[comp.sys.sgi] strange floating point exception interrupt behavior

sdempsey@UCSD.EDU (Steve Dempsey) (07/26/90)

The following discussion pertains to a 4D/25TG running 3.2.1 and a
4D/340VGX running 3.3.

Recently I have been doing a performance analysis of a number cruncher
program that runs much more slowly on IRISes than one would expect.
I fired up gr_osview and ran the program, expecting to see lots of
system calls or swapping, and an indication of where the cpu time was being
wasted.  What I saw was something quite strange!  The cpu was spending
99% of its time in user mode, just like any decent number cruncher should.
The shock came from the interrupt rate, which went from a background level
of 200-400 per second up to ~20K per second (35K on the 340VGX!)

Ultimately, I discovered that the extra interrupts were occuring whenever
floating point operations resulted in underflow.  This behavior can be
demonstrated by compiling and running this code:

    #include <math.h>

    main()
	{
	double x, y, z;
	int	i;

	y = MINDOUBLE;
	z = 0.5;
	i = 10000000;
	while(i--) x = y * z;
	}

Both C and Fortran versions of this code produce the same results.
I tried similar tests, forcing overflows and divide-by-zero, but no extra
interrupts were found for these floating exceptions.

Can anybody explain what's so special about underflows, and why do I get
interrupts even though the floating point exception interrupts are not enabled?
--------------------------------------------------------------------------------
Steve Dempsey						       (619) 534-0208
Dept. of Chemistry Computer Facility, 0314	   INTERNET:   sdempsey@ucsd.edu
University of California, San Diego		     BITNET:   sdempsey@ucsd
La Jolla, CA 92093-0314				       UUCP:   ucsd!sdempsey

bron@bronze.wpd.sgi.com (Bron Campbell Nelson) (07/27/90)

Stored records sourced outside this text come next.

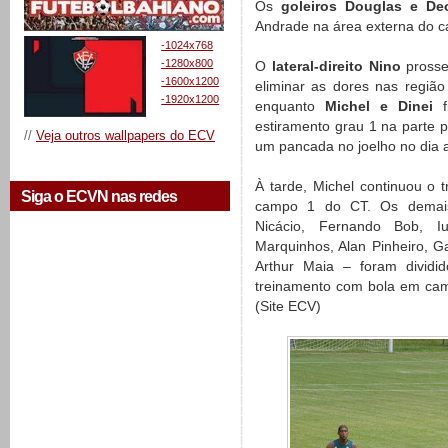
Os
goleiros Douglas e D
Andrade na área externa do c
-1024x768
-1280x800
O
lateral-direito Nino
prosse
-1600x1200
eliminar as dores nas região
-1920x1200
enquanto
Michel e Dinei
estiramento grau 1 na parte p
//
Veja outros wallpapers do ECV
um pancada no joelho no dia a
À tarde, Michel continuou o 
Siga o ECVN nas redes
campo 1 do CT. Os demais
Nicácio, Fernando Bob, Iu
Marquinhos, Alan Pinheiro, G
Arthur Maia – foram dividi
treinamento com bola em cam
(Site ECV)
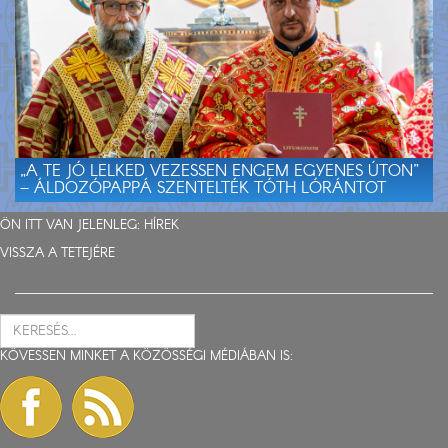
„A TE JÓ LELKED VEZESSEN ENGEM EGYENES ÚTON”
– ÁLDOZÓPAPPÁ SZENTELTÉK TÓTH LÓRÁNTOT
ÖN ITT VAN JELENLEG:
HÍREK
VISSZA A TETEJÉRE
KÖVESSEN MINKET A KÖZÖSSÉGI MÉDIÁBAN IS:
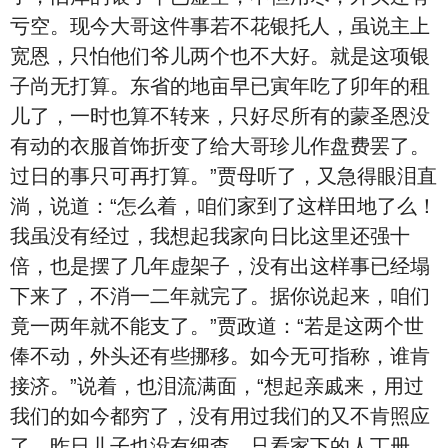
亏空。现今大哥这件事若不花银托人，虽说主上
宽恩，只怕他们爷儿两个也不大好。就是这项银
子尚无打算。东省的地亩早已寅年吃了卯年的租
儿了，一时也算不转来，只好尽所有的蒙圣恩没
有动的衣服首饰折变了给大哥珍儿作盘费罢了。
过日的事只可再打算。”贾母听了，又急得眼泪直
淌，说道：“怎么着，咱们家到了这样田地了么！
我虽没有经过，我想起我家向日比这里还强十
倍，也是摆了几年虚架子，没有出这样事已经塌
下来了，不消一二年就完了。据你说起来，咱们
竟一两年就不能支了。”贾政道：“若是这两个世
俸不动，外头还有些挪移。如今无可指称，谁肯
接济。”说着，也泪流满面，“想起亲戚来，用过
我们的如今都穷了，没有用过我们的又不肯照应
了。昨日儿子也没有细查，只看家下的人丁册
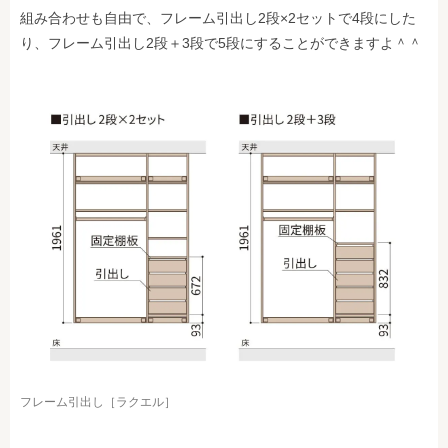
組み合わせも自由で、フレーム引出し2段×2セットで4段にした
り、フレーム引出し2段＋3段で5段にすることができますよ＾＾
フレーム引出し［ラクエル］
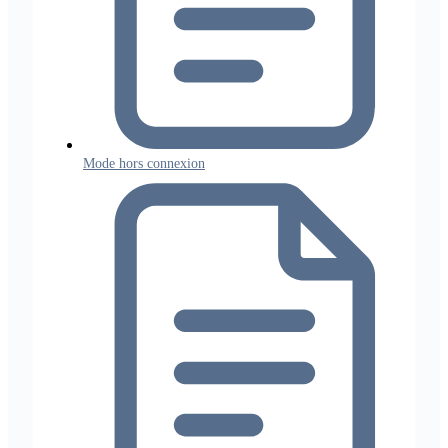
Mode hors connexion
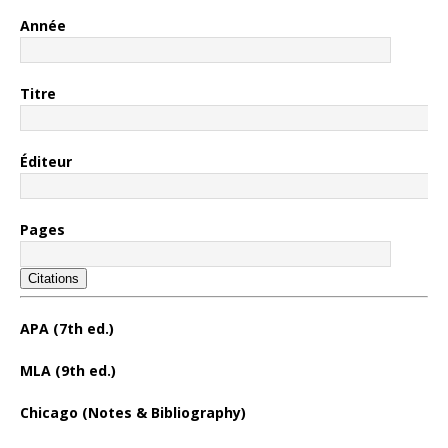
Année
Titre
Éditeur
Pages
Citations
APA (7th ed.)
MLA (9th ed.)
Chicago (Notes & Bibliography)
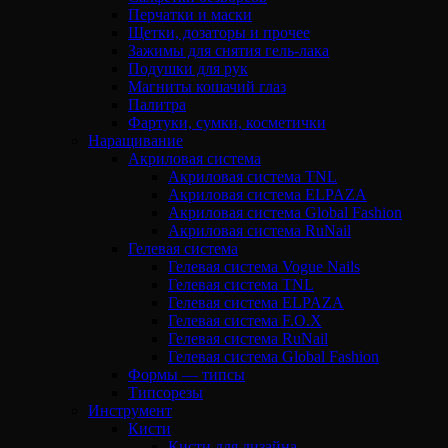
Перчатки и маски
Щетки, дозаторы и прочее
Зажимы для снятия гель-лака
Подушки для рук
Магниты кошачий глаз
Палитра
Фартуки, сумки, косметички
Наращивание
Акриловая система
Акриловая система TNL
Акриловая система ELPAZA
Акриловая система Global Fashion
Акриловая система RuNail
Гелевая система
Гелевая система Vogue Nails
Гелевая система TNL
Гелевая система ELPAZA
Гелевая система F.O.X
Гелевая система RuNail
Гелевая система Global Fashion
Формы — типсы
Типсорезы
Инструмент
Кисти
Кисти для дизайна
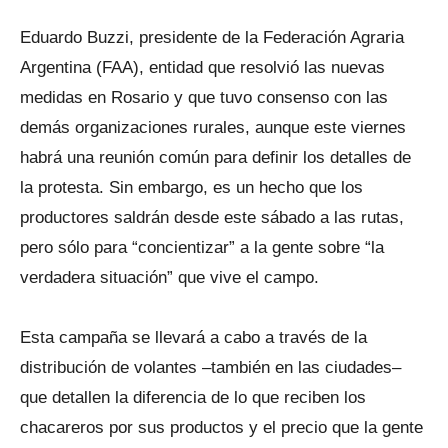
Eduardo Buzzi, presidente de la Federación Agraria
Argentina (FAA), entidad que resolvió las nuevas
medidas en Rosario y que tuvo consenso con las
demás organizaciones rurales, aunque este viernes
habrá una reunión común para definir los detalles de
la protesta. Sin embargo, es un hecho que los
productores saldrán desde este sábado a las rutas,
pero sólo para “concientizar” a la gente sobre “la
verdadera situación” que vive el campo.
Esta campaña se llevará a cabo a través de la
distribución de volantes –también en las ciudades–
que detallen la diferencia de lo que reciben los
chacareros por sus productos y el precio que la gente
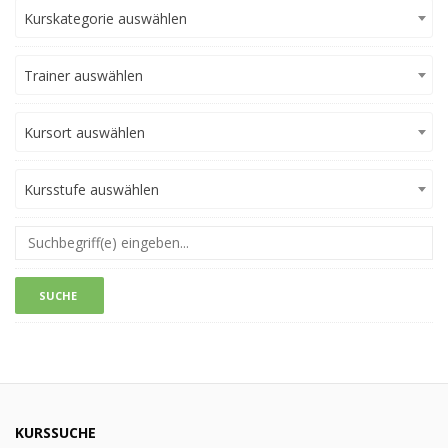
Kurskategorie auswählen
Trainer auswählen
Kursort auswählen
Kursstufe auswählen
KURSSUCHE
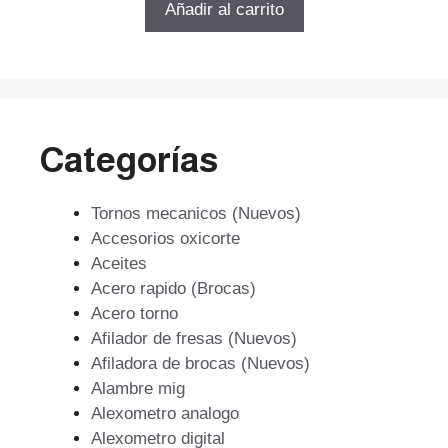
original
actual
Añadir al carrito
era:
es:
$256.909.
$174.697.
Categorías
Tornos mecanicos (Nuevos)
Accesorios oxicorte
Aceites
Acero rapido (Brocas)
Acero torno
Afilador de fresas (Nuevos)
Afiladora de brocas (Nuevos)
Alambre mig
Alexometro analogo
Alexometro digital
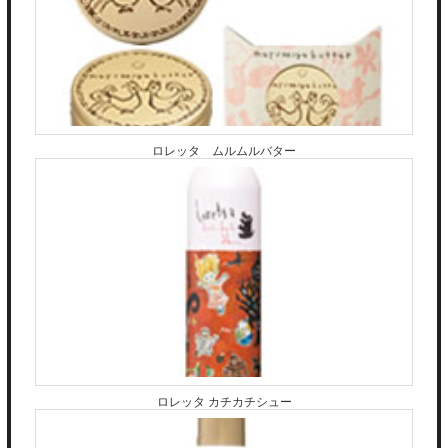
ロレッタ ムルムルバター
ロレッタ カチカチシュー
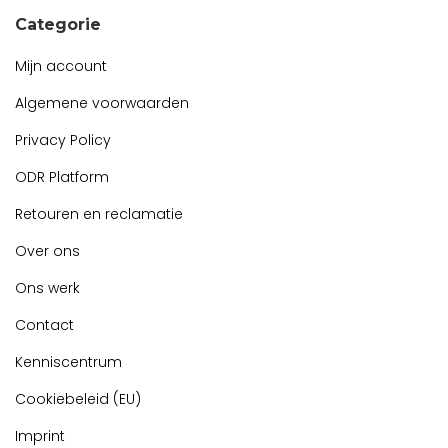
Categorie
Mijn account
Algemene voorwaarden
Privacy Policy
ODR Platform
Retouren en reclamatie
Over ons
Ons werk
Contact
Kenniscentrum
Cookiebeleid (EU)
Imprint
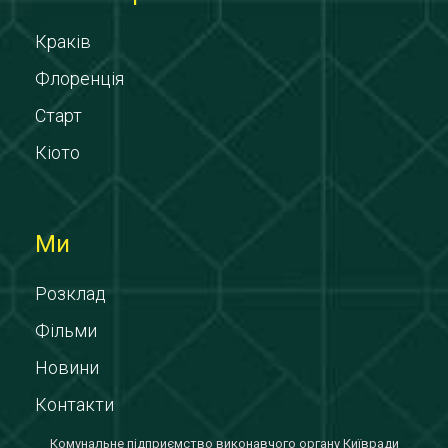
Краків
Флоренція
Старт
Кіото
Ми
Розклад
Фільми
Новини
Контакти
Комунальне підприємство виконавчого органу Київради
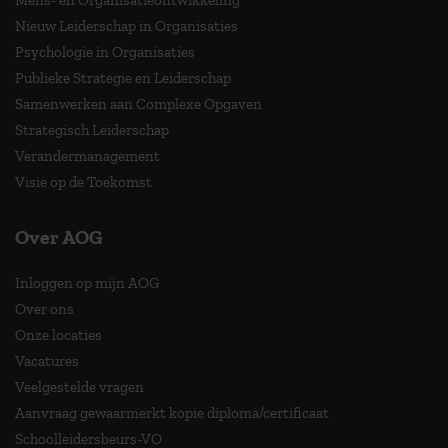
Nieuw Leiderschap in Organisaties
Psychologie in Organisaties
Publieke Strategie en Leiderschap
Samenwerken aan Complexe Opgaven
Strategisch Leiderschap
Verandermanagement
Visie op de Toekomst
Over AOG
Inloggen op mijn AOG
Over ons
Onze locaties
Vacatures
Veelgestelde vragen
Aanvraag gewaarmerkt kopie diploma/certificaat
Schoolleidersbeurs-VO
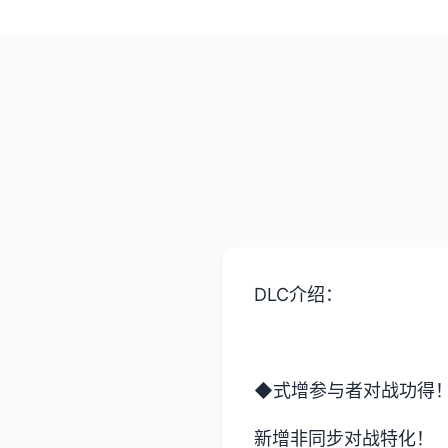
DLC介绍：
◆式增参与者对战功得
新增非同步对战特化！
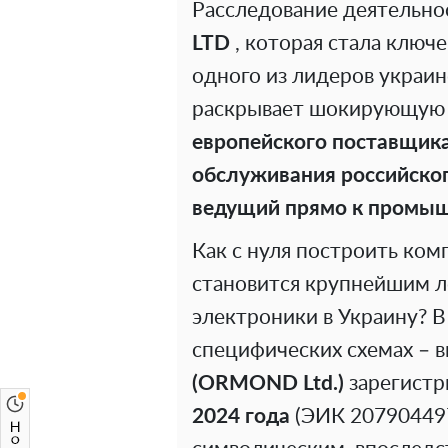
Расследование деятельно
LTD
, которая стала клю
одного из лидеров украин
раскрывает шокирующую 
европейского поставщика
обслуживания российског
ведущий прямо к промы
Как с нуля построить ком
становится крупнейшим л
электроники в Украину? В
специфических схемах – 
(ORMOND Ltd.)
зарегистр
2024 года
(ЭИК 207904497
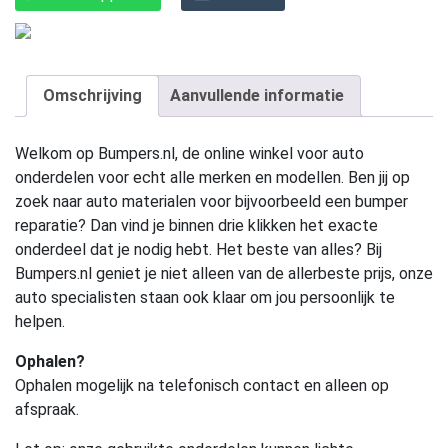
Omschrijving
Aanvullende informatie
Welkom op Bumpers.nl, de online winkel voor auto
onderdelen voor echt alle merken en modellen. Ben jij op
zoek naar auto materialen voor bijvoorbeeld een bumper
reparatie? Dan vind je binnen drie klikken het exacte
onderdeel dat je nodig hebt. Het beste van alles? Bij
Bumpers.nl geniet je niet alleen van de allerbeste prijs, onze
auto specialisten staan ook klaar om jou persoonlijk te
helpen.
Ophalen?
Ophalen mogelijk na telefonisch contact en alleen op
afspraak.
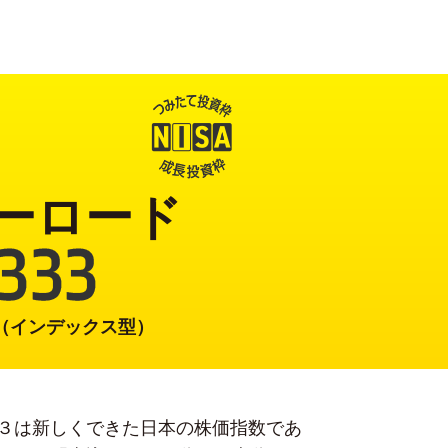
ーロード
式（インデックス型）
３は新しくできた日本の株価指数であ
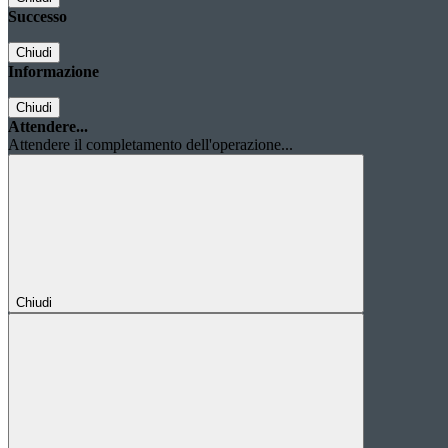
Successo
Chiudi
Informazione
Chiudi
Attendere...
Attendere il completamento dell'operazione...
Chiudi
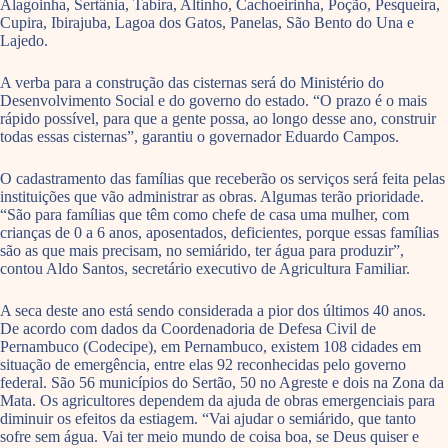
Alagoinha, Sertânia, Tabira, Altinho, Cachoeirinha, Poção, Pesqueira,
Cupira, Ibirajuba, Lagoa dos Gatos, Panelas, São Bento do Una e
Lajedo.
A verba para a construção das cisternas será do Ministério do
Desenvolvimento Social e do governo do estado. “O prazo é o mais
rápido possível, para que a gente possa, ao longo desse ano, construir
todas essas cisternas”, garantiu o governador Eduardo Campos.
O cadastramento das famílias que receberão os serviços será feita pelas
instituições que vão administrar as obras. Algumas terão prioridade.
“São para famílias que têm como chefe de casa uma mulher, com
crianças de 0 a 6 anos, aposentados, deficientes, porque essas famílias
são as que mais precisam, no semiárido, ter água para produzir”,
contou Aldo Santos, secretário executivo de Agricultura Familiar.
A seca deste ano está sendo considerada a pior dos últimos 40 anos.
De acordo com dados da Coordenadoria de Defesa Civil de
Pernambuco (Codecipe), em Pernambuco, existem 108 cidades em
situação de emergência, entre elas 92 reconhecidas pelo governo
federal. São 56 municípios do Sertão, 50 no Agreste e dois na Zona da
Mata. Os agricultores dependem da ajuda de obras emergenciais para
diminuir os efeitos da estiagem. “Vai ajudar o semiárido, que tanto
sofre sem água. Vai ter meio mundo de coisa boa, se Deus quiser e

In article <9007260022.AA03729@chem.chem.ucsd.edu>, sdempsey@UCSD.EDU (Steve Dempsey) writes:
> The shock came from the interrupt rate, which went from a background level
> of 200-400 per second up to ~20K per second (35K on the 340VGX!)
> 
> Ultimately, I discovered that the extra interrupts were occuring whenever
> floating point operations resulted in underflow.  This behavior can be
> demonstrated by compiling and running this code:
[deleted]

The MIPS R3010 floating point hardware does not handle the "exceptional"
conditions of IEEE floating point, including underflow.  Whenever an f.p.
operation would result in underflow, the chip generates an interrupt, and
the f.p. operation is done in software, correctly dealing with all the
obscure conventions of IEEE arithmetic.  This is one of the reasons that
the chip is (normally) so fast: all that silicon that would normally be
devoted to this stuff is removed and is instead invested in making the
normal case go faster.

Of course, this is also the reason why it is so slow in your particular
case.  The reason why underflow is particularly bad is that once you
get an IEEE denorm, subsequent operations on that denorm will also cause
interrupts, et cetera.

You say that you have 3.3; if you are not too worried about exact IEEE
semantics for your f.p. operations, then you can use the "sigfpe(3C)"
package (or "fsigfpe(3F)" for the Fortran interface).  This allows you to
specify what you want done when these sorts of exceptions occur.  The
fast simple thing to do is that when an underflow (_UNDERFL) exception
occurs, instead of computing the correct denorm value, just use zero
as the result value (note that non-IEEE machines typically do just that).
You will still take an interrupt when a denorm value is *first* generated,
but by replacing it with zero, you prevent that denorm interrupt from
propagating into subsequent calculations.  This normally gets rid of
the vast majority of these interrupts.

Sadly, if you *really* need the exact correct IEEE denormalized values,
you are stuck.  As I said, the R3010 does not have hardware support for
denorms, and so operations on denorms must be done in software.

--
Bron Campbell Nelson
bron@sgi.com  or possibly  ..!ames!sgi!bron
These statements are my own, not those of Silicon Graphics.